Action item A>
Can you turn the chart records that come after the export walkthrough into a numbered list, leaving out the blank lines and the pictures?

Document segment>
In this example we’ll use the bgfiles.patterns.FullPattern to render a template response when the file creation is delayed and send out an email notification when the file is ready.

Here’s our export handler class:

class LoginEventExport(FullPattern):
    # These can all be overridden by get_* methods, e.g. get_file_type
    file_type = 'login_events'
    content_type = 'application/vnd.openxmlformats-officedocument.spreadsheetml.sheet'
    delayed_template_name = 'reports/delayed_response.html'
    email_subject = _('File %(filename)s is ready!')
    email_text_message = _('Come and get it: %(download_url)s')

    def get_items(self, criteria):
        # Our default criteria class provides the request's QueryDict (e.g. request.POST) as `raw` and the
        # requester as `user`. This method is used for both online and offline selection of the items we want to
        # use.
        form = LoginExportFilterForm(data=criteria.raw)
        if not form.is_valid():
            # If the form is invalid we raise an exception so our view knows about it and can show the errors.
            # If the form became invalid while we're offline... well, that shouldn't happen.
            raise InvalidForm(form=form)
        # Valid form: apply our filters and return our events
        return form.apply_filters(LoginEvent.objects.all())

    def evaluate_dataset(self, dataset, http_request):
        # When we've got our dataset, including our criteria and items, we need to evaluate whether we can
        # deliver it right now or need to delay it. Let's use our magic number.
        # Note that this is only called during an HTTP request.
        dataset.delay = dataset.items.count() > 10000

    def write_bytes(self, dataset, buffer):
        # This is where we write our dataset to the buffer. What goes on in here depends on your dataset, type of
        # file and so on.

Now let’s adapt our view to use it:

def export_login_events(request):
    if request.method == 'POST':
        try:
            delayed, response = LoginEventExport('login-events.xlsx').respond_to(request)
            return response
        except InvalidForm as exc:
            form = exc.form
    else:
        form = LoginExportFilterForm()
    return render(request, 'reports/login_events_filter.html', context={'form': form})

Here’s what happening:

  1. We let our export class handle the response when it’s a POST request

  2. It builds our dataset by wrapping the criteria (so we can use the same thing for both online and offline file generation) and fetching the items using get_items based on those criteria

  3. It then lets you evaluate the dataset to decide on what to do next

If we don’t delay the file creation, the pattern will write our bytes to a HttpResponse with the specified filename and content type.

Action item B>
Would you copy the export walkthrough word for word, starting at "form = LoginExportFilterForm(data=criteria.raw)" and ending at "show the errors."?

Records provided>
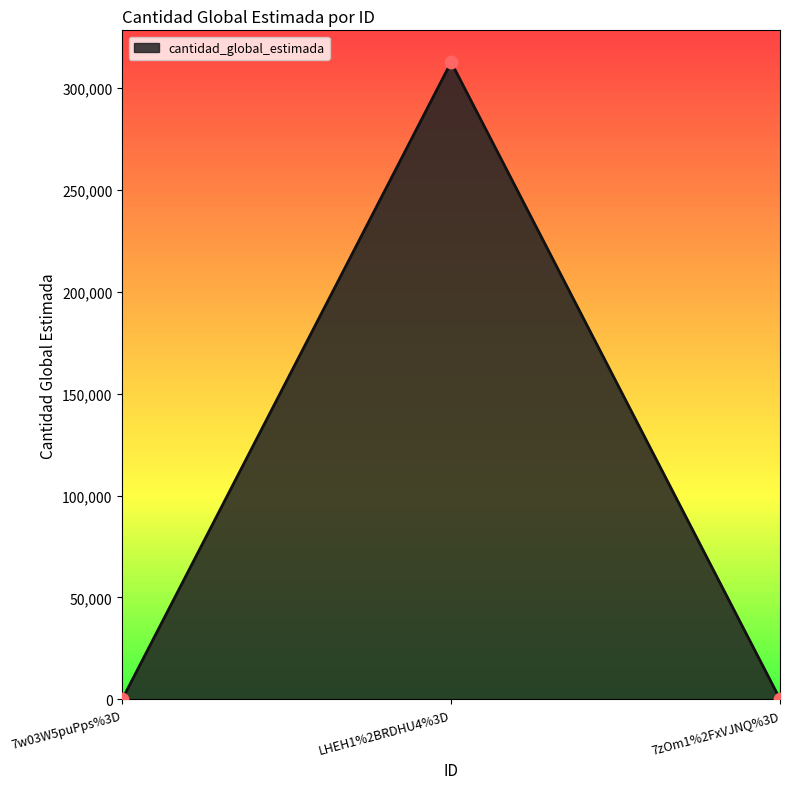

Approximately how many times larger is the value at LHEH1%2BRDHU4%3D compared to 7zOm1%2FxVJNQ%3D?

8688.1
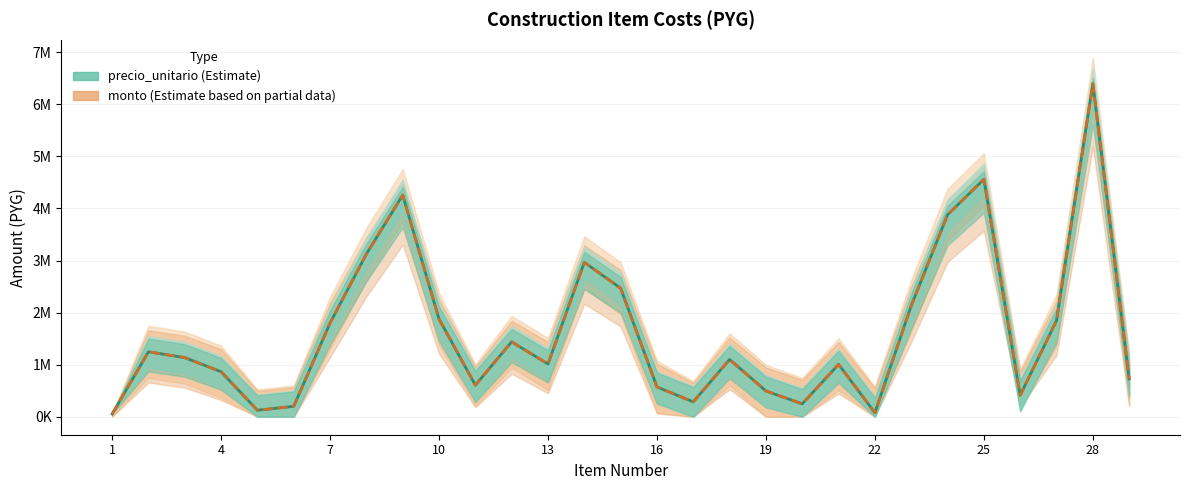

Between 10 and 26, which series saw the biggest shift?

precio_unitario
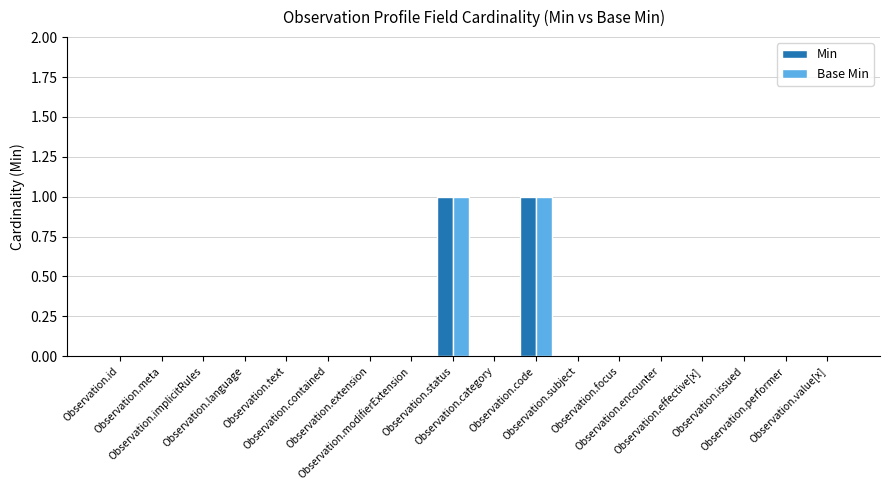

Count the Base Min values in the range 0 to 1.

18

Task answer A>
1. Approximately how many times larger is the value at LHEH1%2BRDHU4%3D compared to 7zOm1%2FxVJNQ%3D?
2. 8688.1
3. Between 10 and 26, which series saw the biggest shift?
4. precio_unitario
5. Count the Base Min values in the range 0 to 1.
6. 18

Task answer B>
form = LoginExportFilterForm(data=criteria.raw)
        if not form.is_valid():
            # If the form is invalid we raise an exception so our view knows about it and can show the errors.